* [EXERCISE DIRECTIONS]: Every line containing "color" should be identified and copied from the data below.

━━━ RECORDS FOR THE EXERCISE

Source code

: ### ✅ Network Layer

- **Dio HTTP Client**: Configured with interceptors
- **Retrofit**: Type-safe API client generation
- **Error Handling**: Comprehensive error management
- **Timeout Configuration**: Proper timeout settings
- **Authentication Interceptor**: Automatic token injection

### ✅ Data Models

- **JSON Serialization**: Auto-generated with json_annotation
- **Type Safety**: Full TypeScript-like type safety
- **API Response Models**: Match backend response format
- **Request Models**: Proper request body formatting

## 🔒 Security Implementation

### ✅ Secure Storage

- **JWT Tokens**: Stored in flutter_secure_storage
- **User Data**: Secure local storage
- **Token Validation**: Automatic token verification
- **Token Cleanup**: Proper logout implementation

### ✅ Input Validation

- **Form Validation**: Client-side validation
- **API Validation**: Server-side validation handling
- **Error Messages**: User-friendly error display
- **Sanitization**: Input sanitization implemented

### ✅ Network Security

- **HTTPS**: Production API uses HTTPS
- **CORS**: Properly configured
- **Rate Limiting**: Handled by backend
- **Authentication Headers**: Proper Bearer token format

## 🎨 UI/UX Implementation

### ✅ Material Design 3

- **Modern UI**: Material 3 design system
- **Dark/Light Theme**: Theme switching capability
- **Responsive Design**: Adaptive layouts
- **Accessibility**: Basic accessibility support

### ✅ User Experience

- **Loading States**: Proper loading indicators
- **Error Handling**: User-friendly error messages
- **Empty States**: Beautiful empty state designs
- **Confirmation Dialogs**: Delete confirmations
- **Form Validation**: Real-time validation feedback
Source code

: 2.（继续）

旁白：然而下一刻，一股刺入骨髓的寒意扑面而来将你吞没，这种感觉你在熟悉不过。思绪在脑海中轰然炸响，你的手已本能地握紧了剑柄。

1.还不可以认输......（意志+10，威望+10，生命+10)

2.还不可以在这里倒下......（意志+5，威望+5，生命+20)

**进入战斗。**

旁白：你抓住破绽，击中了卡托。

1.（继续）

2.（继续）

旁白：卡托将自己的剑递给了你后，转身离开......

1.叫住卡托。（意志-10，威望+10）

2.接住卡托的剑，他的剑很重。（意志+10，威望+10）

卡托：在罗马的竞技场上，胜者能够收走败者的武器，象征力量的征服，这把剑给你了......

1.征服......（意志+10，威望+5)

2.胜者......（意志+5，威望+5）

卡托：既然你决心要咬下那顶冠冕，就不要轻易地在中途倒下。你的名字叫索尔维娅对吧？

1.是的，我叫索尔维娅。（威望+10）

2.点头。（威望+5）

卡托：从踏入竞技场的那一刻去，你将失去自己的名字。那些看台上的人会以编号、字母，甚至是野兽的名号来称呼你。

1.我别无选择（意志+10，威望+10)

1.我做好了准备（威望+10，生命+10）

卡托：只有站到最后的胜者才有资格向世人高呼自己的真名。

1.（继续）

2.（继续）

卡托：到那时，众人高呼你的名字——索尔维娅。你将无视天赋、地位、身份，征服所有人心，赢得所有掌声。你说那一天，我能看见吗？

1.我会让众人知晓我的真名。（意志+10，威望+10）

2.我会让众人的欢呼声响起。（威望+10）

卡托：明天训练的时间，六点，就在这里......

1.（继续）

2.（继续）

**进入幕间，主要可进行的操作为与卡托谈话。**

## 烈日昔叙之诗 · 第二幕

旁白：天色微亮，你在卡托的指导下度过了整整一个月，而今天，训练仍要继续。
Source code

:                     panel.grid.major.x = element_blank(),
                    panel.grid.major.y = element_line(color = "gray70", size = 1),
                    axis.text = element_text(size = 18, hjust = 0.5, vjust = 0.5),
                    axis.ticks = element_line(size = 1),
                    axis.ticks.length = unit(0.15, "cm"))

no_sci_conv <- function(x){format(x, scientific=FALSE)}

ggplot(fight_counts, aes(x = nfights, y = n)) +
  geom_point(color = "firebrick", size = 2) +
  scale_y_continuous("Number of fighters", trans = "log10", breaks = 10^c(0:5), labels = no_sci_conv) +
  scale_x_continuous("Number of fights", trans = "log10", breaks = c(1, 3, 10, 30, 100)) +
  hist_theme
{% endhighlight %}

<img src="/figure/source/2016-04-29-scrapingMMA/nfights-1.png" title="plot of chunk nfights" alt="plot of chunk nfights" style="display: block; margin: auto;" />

━━━━━━

* [YOUR SOLUTION]:
                    panel.grid.major.y = element_line(color = "gray70", size = 1),
  geom_point(color = "firebrick", size = 2) +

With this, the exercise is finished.